Monday, February 15, 2010

Roasted Garlic & "Sun Dried" Tomatoes

Ok, I know these two things aren't technically recipes, but they both do require some planning and both have a process required to reach the final tasty result so in a way they are recipes and I can count them towards my totals.  I have never made either one but have seen plenty a cooking show on how truly easy and cost effective they are to make. 

First up, Roasted Garlic.  Honestly there are very few savory recipes that don't benefit from garlic in some form being added.  I was first introduced to roasted garlic on a trip to McCall about five years ago.  I ordered a pasta dish that allowed the eater, (me), to top it with what ever I wished.  As I scanned the long list of options my eye was caught by roasted garlic, something I had heard of but nothing I had ever tasted.  Add some alfredo sauce, grilled chicken and brocoli and I had a delicious meal.  I remember being surprised at how it didn't taste like raw garlic at all.  Roasted garlic is creamy, sweet, and mellow. 

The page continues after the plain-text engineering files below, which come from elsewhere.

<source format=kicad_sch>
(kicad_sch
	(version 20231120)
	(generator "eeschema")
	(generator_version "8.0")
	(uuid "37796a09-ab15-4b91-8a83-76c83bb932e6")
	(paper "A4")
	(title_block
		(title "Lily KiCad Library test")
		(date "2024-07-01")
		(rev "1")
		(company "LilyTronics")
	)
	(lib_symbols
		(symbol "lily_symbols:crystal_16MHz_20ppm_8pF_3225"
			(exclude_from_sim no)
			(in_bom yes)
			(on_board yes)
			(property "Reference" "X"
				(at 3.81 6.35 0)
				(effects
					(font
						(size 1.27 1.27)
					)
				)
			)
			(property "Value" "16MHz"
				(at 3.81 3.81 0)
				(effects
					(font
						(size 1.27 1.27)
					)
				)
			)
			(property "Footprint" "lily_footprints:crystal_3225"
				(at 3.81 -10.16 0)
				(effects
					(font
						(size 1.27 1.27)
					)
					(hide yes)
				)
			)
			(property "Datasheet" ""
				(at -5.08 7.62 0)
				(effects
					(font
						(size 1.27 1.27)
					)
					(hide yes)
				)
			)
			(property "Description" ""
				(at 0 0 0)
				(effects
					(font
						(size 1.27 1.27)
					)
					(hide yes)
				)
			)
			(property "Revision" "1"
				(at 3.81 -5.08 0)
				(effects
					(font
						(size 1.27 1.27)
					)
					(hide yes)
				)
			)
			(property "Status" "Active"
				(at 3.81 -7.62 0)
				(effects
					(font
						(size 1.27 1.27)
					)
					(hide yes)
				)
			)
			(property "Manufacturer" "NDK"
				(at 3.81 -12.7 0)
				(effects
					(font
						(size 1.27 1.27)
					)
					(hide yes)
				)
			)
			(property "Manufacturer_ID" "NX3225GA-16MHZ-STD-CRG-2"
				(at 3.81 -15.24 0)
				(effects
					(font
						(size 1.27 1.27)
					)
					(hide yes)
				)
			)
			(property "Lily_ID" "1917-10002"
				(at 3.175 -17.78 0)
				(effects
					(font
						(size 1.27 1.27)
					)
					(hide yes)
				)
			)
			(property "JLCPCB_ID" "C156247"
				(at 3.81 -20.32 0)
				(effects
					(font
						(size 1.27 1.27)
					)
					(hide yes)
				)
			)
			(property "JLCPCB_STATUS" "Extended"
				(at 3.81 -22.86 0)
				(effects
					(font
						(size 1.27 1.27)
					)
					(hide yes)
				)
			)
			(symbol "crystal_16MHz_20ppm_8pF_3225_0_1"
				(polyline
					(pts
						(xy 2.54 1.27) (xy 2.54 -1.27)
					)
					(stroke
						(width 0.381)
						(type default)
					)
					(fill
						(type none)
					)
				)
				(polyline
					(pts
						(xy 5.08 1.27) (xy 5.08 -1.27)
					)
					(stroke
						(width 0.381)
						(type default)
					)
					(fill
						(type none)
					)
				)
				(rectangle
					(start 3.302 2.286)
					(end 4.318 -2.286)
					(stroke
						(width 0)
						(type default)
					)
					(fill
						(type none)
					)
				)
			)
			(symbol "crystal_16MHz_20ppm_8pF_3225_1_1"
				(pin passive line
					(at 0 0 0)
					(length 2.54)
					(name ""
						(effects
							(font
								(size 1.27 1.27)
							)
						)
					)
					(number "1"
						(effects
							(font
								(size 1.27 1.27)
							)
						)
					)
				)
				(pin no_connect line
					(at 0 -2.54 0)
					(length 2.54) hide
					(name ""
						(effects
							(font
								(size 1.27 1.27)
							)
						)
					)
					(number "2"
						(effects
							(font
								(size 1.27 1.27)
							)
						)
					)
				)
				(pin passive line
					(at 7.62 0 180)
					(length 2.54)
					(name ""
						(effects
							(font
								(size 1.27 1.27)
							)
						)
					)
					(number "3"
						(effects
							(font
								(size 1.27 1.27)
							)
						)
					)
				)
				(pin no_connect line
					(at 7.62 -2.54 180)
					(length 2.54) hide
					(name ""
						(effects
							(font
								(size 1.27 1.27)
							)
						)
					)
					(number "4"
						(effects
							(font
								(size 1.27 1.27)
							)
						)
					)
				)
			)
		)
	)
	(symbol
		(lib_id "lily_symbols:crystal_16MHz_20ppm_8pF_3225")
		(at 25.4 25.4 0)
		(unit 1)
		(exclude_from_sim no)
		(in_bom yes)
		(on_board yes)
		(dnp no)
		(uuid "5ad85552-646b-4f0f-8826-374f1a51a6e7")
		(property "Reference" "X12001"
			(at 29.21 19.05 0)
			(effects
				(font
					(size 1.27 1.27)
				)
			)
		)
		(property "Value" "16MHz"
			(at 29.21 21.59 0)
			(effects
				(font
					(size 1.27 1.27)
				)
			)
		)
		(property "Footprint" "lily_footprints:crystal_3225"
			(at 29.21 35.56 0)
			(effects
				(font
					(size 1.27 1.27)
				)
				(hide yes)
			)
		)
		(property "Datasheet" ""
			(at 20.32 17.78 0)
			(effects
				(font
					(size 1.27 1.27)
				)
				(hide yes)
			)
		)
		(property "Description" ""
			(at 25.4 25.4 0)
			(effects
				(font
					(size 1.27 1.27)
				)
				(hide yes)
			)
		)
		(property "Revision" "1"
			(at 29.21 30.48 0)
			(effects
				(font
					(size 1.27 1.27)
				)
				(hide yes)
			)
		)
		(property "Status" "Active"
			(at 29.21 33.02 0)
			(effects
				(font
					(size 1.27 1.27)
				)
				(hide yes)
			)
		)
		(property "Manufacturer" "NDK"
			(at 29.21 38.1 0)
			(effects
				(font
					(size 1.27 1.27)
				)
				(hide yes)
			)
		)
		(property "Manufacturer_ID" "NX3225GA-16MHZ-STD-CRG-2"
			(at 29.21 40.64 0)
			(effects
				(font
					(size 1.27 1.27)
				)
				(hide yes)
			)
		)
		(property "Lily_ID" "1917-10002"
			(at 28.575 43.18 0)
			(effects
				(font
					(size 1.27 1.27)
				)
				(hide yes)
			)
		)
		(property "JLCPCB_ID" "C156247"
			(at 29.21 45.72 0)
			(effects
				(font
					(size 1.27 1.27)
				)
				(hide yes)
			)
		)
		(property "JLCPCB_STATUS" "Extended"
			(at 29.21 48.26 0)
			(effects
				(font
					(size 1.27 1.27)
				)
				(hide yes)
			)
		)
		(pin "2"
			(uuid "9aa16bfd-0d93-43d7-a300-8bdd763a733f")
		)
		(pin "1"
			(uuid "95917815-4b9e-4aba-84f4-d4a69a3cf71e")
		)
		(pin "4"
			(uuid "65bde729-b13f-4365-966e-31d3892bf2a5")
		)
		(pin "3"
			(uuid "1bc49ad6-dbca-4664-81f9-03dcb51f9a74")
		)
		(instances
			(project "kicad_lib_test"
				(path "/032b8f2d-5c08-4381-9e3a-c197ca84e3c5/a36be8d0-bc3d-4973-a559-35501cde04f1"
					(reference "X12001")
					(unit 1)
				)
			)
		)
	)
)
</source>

Now, onto Sun Dried Tomatoes.  The candy of tomatoes.  You can find them packaged in the store either dry or packed in oil.  I prefer them packed in oil with lots of herbs and garlic, the price can be very high though and this is an item that rarely goes on sale.  Everything I have added these little gems to has benefited from the sweet flavor they impart.  Thanks to my friend Kathy, who recently gave me a food dehydrator I can dry large amounts of tomatoes in very little time!

Roasted Garlic

Take one whole head of garlic.  Cut enough of the top off to expose the top of the individual cloves.  Pour a few tablespoons of olive oil on top.  Wrap in aluminum foil.  Bake in an oven at 400 until soft and carmelized about 45 minutes.  Allow to cool, then squeeze to release all the delicious cloves.  This ends up being like paste that can be smeared on toasted bread, added to pastas, or combined into any recipe that you want garlic in. 

Total Cost .25

Sun Dried Tomatoes

I was very lucky to find Roma tomatoes sale when I went grocery shopping Saturday.  This summer when my tomato plants are producing more fruit than I can keep up with, I will be making these to have during the winter months.

Roma Tomatoes
Italian seasonings (I used a little basil and oregano)

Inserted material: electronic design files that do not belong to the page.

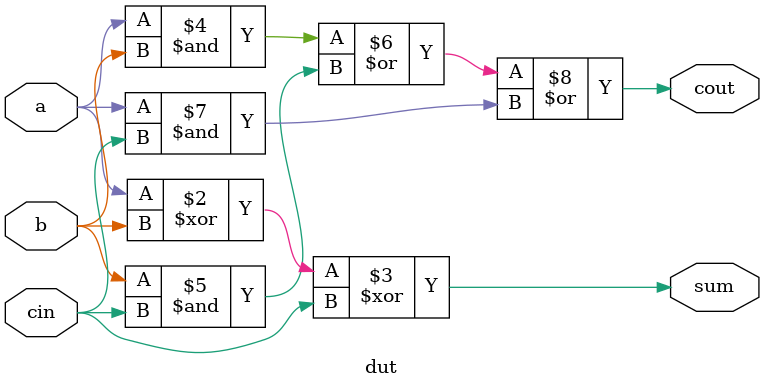
<source format=v>
module dut(
    input wire a,
    input wire b,
    input wire cin,
    output reg sum,
    output reg cout
);

    always @(*) begin
       sum = a ^ b ^ cin;
       cout = (a & b) | (b & cin) | (a & cin); 
    end

endmodule
</source>
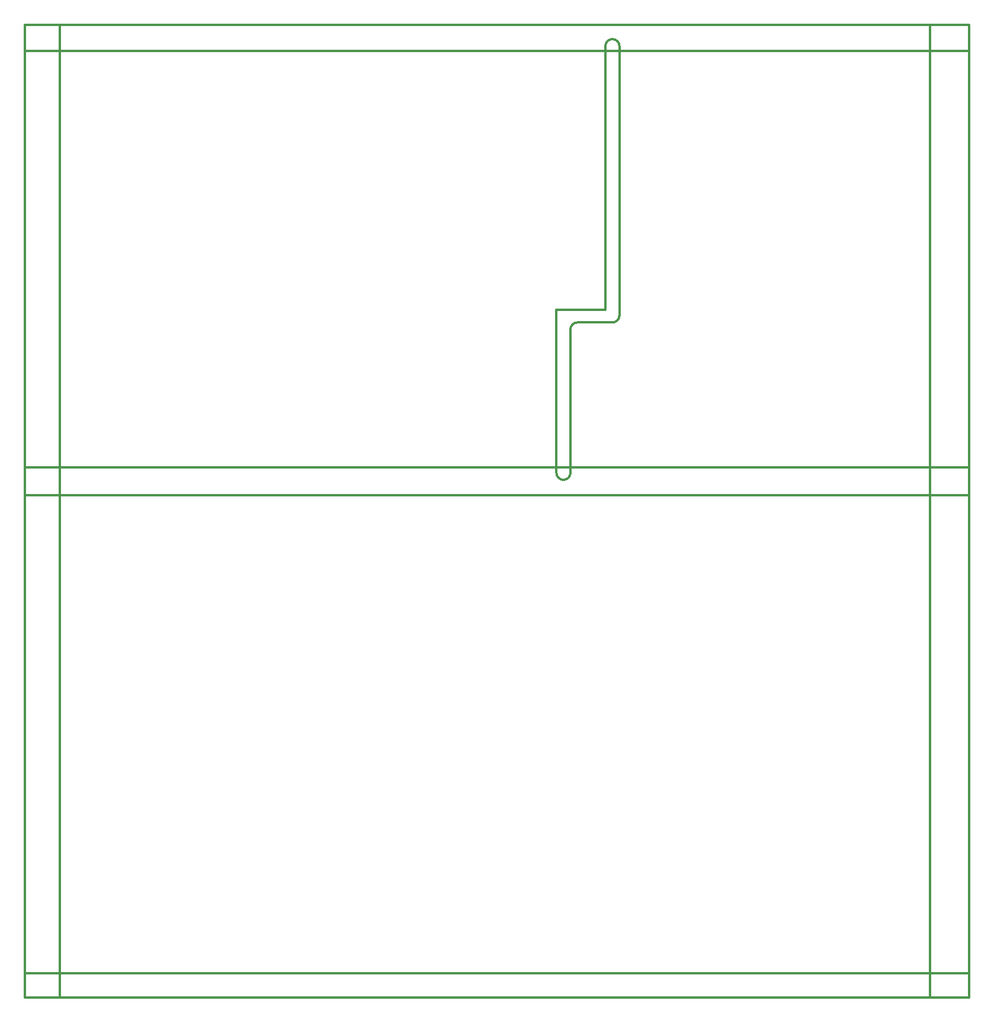
<source format=gko>
G04*
G04 #@! TF.GenerationSoftware,Altium Limited,Altium Designer,24.0.1 (36)*
G04*
G04 Layer_Color=16711935*
%FSTAX24Y24*%
%MOIN*%
G70*
G04*
G04 #@! TF.SameCoordinates,F3E9A89A-E33D-43AE-B610-609CB64B5824*
G04*
G04*
G04 #@! TF.FilePolarity,Positive*
G04*
G01*
G75*
%ADD111C,0.0118*%
D111*
X148032Y099409D02*
G03*
X147638Y099803I-000394J0D01*
G01*
D02*
G03*
X147244Y099409I0J-000394D01*
G01*
X147638Y083858D02*
G03*
X148032Y084252I0J000394D01*
G01*
X145669Y083858D02*
G03*
X145276Y083465I0J-000394D01*
G01*
X144488Y075394D02*
G03*
X144882Y075I000394J0D01*
G01*
D02*
G03*
X145276Y075394I0J000394D01*
G01*
X114567Y047244D02*
X167717D01*
X114567Y099134D02*
X167717D01*
X147244Y084567D02*
X147244Y099409D01*
X144488Y084567D02*
X147244D01*
X144488Y075394D02*
Y084567D01*
X145276Y075394D02*
Y083465D01*
X114567Y075709D02*
X167717D01*
X145669Y083858D02*
X147638D01*
X148031Y084252D02*
X148032Y099409D01*
X114567Y074134D02*
X167717D01*
X114567Y045866D02*
X167717D01*
X165512D02*
X165512Y100591D01*
X116535Y045866D02*
X116535Y100591D01*
X114567D02*
X114567Y045866D01*
X114567Y100591D02*
X167717D01*
X167717Y045866D02*
X167717Y100591D01*
X116535Y099134D02*
X116535Y075709D01*
X116535Y099134D02*
X147244D01*
Y084567D02*
Y099134D01*
X144488Y084567D02*
X147244D01*
X144488Y075709D02*
Y084567D01*
X116535Y075709D02*
X144488D01*
M02*

</source>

Cut tomatoes in half.  Squeeze over the sink to get the seeds out.  Cut as desired.  I reccomend halves or quarters.  Place on food dehydrator, sprinkle with herbs, dry according to the food dehydrator directions until pliable, but not full of moisture.  Mine took about 5 hours.

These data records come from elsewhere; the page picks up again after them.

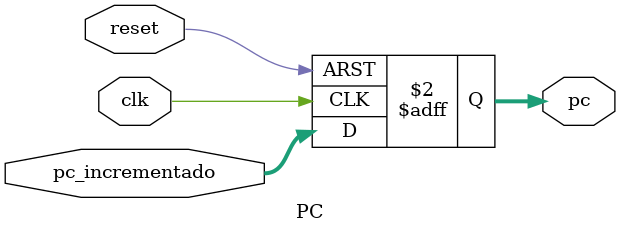
<source format=v>
module PC (
    input clk,                          // Clock
    input reset,                        // Sinal de reset
    input [31:0] pc_incrementado,       // Próximo endereço do PC
    output reg [31:0] pc                // Endereço atual do PC
);

    always @(posedge clk or posedge reset) begin
        if (reset)
            pc <= 32'b0;  // Inicializa o PC no reset
        else
            pc <= pc_incrementado;       // Atualiza o PC para o próximo endereço
    end

endmodule
</source>
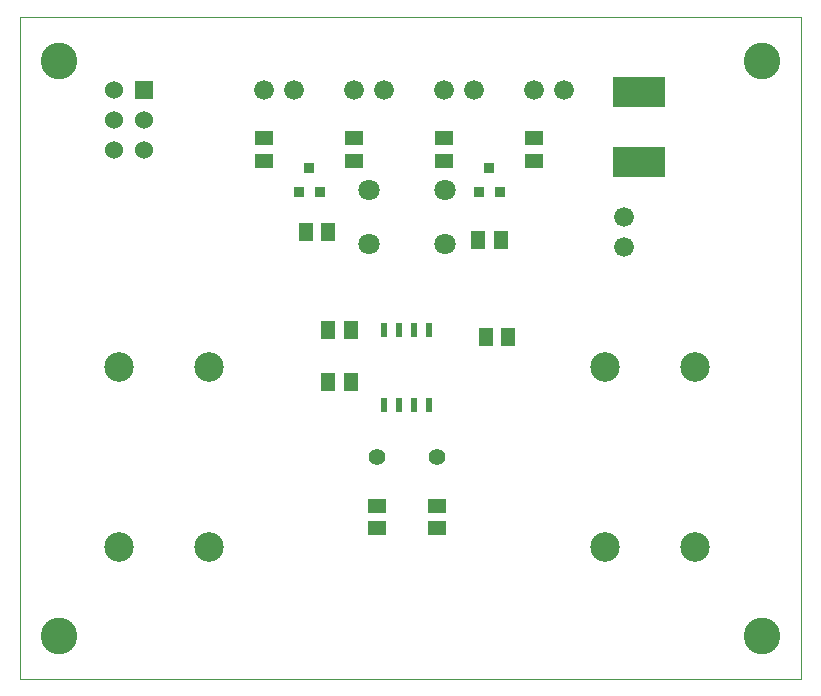
<source format=gts>
G04 (created by PCBNEW (2013-mar-13)-testing) date Sat 29 Mar 2014 06:27:09 PM CET*
%MOIN*%
G04 Gerber Fmt 3.4, Leading zero omitted, Abs format*
%FSLAX34Y34*%
G01*
G70*
G90*
G04 APERTURE LIST*
%ADD10C,0.005906*%
%ADD11C,0.003937*%
%ADD12C,0.070866*%
%ADD13C,0.122047*%
%ADD14C,0.098425*%
%ADD15R,0.060000X0.060000*%
%ADD16C,0.060000*%
%ADD17R,0.020000X0.045000*%
%ADD18R,0.051200X0.059000*%
%ADD19R,0.059000X0.051200*%
%ADD20R,0.036000X0.036000*%
%ADD21C,0.066000*%
%ADD22R,0.173200X0.100400*%
%ADD23C,0.056000*%
G04 APERTURE END LIST*
G54D10*
G54D11*
X33106Y-28346D02*
X33106Y-50393D01*
X59143Y-28346D02*
X33106Y-28346D01*
X59143Y-50393D02*
X59143Y-28346D01*
X33106Y-50393D02*
X59143Y-50393D01*
G54D12*
X44720Y-35885D03*
X44720Y-34114D03*
X47279Y-35885D03*
X47279Y-34114D03*
G54D13*
X34412Y-48956D03*
X57837Y-48956D03*
X34412Y-29783D03*
X57837Y-29783D03*
G54D14*
X39399Y-46000D03*
X36399Y-46000D03*
X55600Y-46000D03*
X52600Y-46000D03*
X52600Y-40000D03*
X55600Y-40000D03*
X36399Y-40000D03*
X39399Y-40000D03*
G54D15*
X37250Y-30750D03*
G54D16*
X36250Y-30750D03*
X37250Y-31750D03*
X36250Y-31750D03*
X37250Y-32750D03*
X36250Y-32750D03*
G54D17*
X45250Y-38750D03*
X45750Y-38750D03*
X46250Y-38750D03*
X46750Y-38750D03*
X46750Y-41250D03*
X46250Y-41250D03*
X45750Y-41250D03*
X45250Y-41250D03*
G54D18*
X43375Y-40500D03*
X44125Y-40500D03*
X49375Y-39000D03*
X48625Y-39000D03*
X42625Y-35500D03*
X43375Y-35500D03*
G54D19*
X41250Y-32375D03*
X41250Y-33125D03*
X44250Y-32375D03*
X44250Y-33125D03*
G54D18*
X48375Y-35750D03*
X49125Y-35750D03*
G54D19*
X47250Y-32375D03*
X47250Y-33125D03*
X50250Y-32375D03*
X50250Y-33125D03*
G54D20*
X43100Y-34150D03*
X42400Y-34150D03*
X42750Y-33350D03*
X49100Y-34150D03*
X48400Y-34150D03*
X48750Y-33350D03*
G54D21*
X53250Y-35000D03*
X53250Y-36000D03*
X42250Y-30750D03*
X41250Y-30750D03*
X45250Y-30750D03*
X44250Y-30750D03*
X48250Y-30750D03*
X47250Y-30750D03*
X51250Y-30750D03*
X50250Y-30750D03*
G54D18*
X44125Y-38750D03*
X43375Y-38750D03*
G54D19*
X47000Y-44625D03*
X47000Y-45375D03*
X45000Y-44625D03*
X45000Y-45375D03*
G54D22*
X53750Y-30819D03*
X53750Y-33181D03*
G54D23*
X45000Y-43000D03*
X47000Y-43000D03*
M02*

</source>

I have also seen recipes that can be done in the oven.  This requires more attention but if you want to do them this way it works very well.  Place cut tomatoes on cookie sheets at the lowest heat setting for 8-12 hours.  You will have to turn these every few hours in order for all sides of the tomatoes to be exposed to the dry heat.

Pack into jars with olive oil, or package in freezer bags and freeze.

**Remember that the final product will be substantially less than you started with.  I used six large Roma tomatoes and end up with about 1 cup of dried tomatoes.**

Total Cost $1.25 verses, $4.99 for about the same amount if I purchased a jar of dried tomatoes.